* **Task description**
How many lines in the items below contain the word "wrist"? Reply with the number alone.

* **Entries provided**

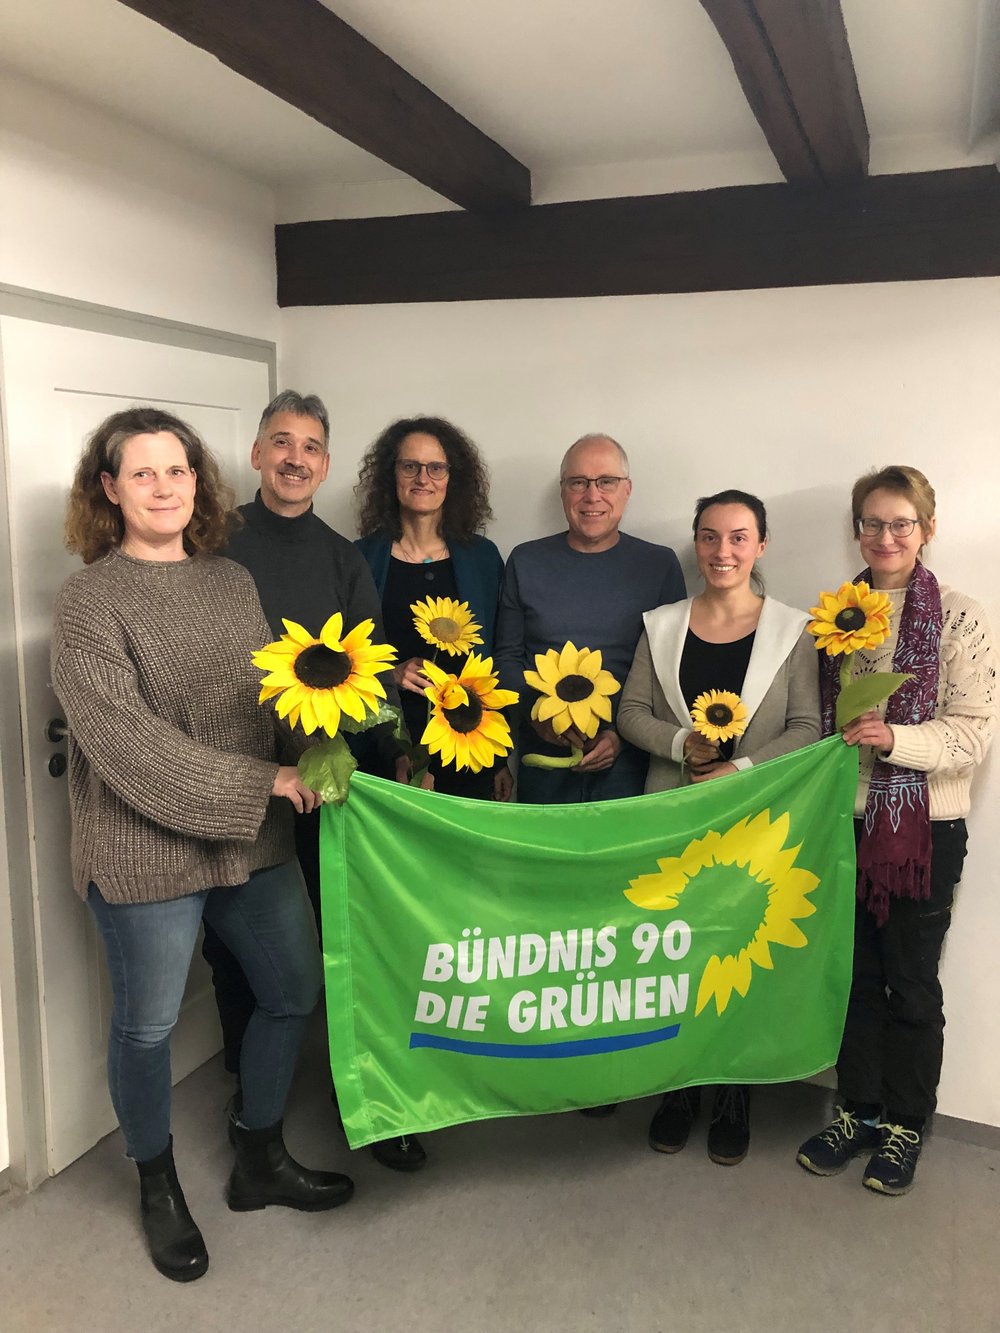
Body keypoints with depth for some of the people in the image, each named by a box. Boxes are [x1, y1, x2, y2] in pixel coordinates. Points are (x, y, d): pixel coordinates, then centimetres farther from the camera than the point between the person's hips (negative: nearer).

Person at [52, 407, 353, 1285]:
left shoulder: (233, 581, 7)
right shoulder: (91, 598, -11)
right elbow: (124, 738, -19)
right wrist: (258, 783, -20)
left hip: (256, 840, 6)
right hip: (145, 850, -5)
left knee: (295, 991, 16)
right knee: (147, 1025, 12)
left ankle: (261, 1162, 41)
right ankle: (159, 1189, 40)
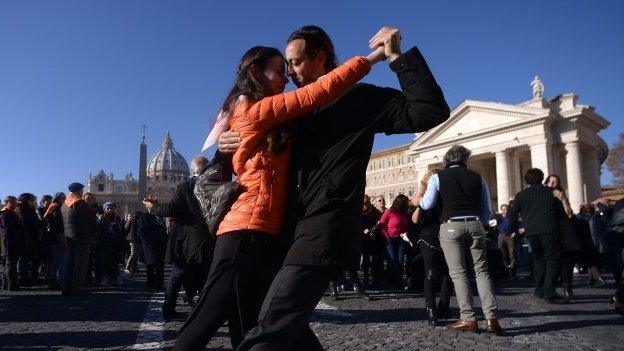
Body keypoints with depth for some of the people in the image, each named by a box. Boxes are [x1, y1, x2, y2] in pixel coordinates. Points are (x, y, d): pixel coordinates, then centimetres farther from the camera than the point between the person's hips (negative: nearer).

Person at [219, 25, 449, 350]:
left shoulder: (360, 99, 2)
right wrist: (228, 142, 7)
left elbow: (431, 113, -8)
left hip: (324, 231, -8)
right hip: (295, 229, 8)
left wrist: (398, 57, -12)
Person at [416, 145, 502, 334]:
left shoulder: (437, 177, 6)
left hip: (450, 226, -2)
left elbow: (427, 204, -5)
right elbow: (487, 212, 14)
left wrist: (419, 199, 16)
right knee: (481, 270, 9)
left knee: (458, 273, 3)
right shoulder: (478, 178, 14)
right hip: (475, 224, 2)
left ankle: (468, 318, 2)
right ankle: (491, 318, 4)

* **Your solution**
4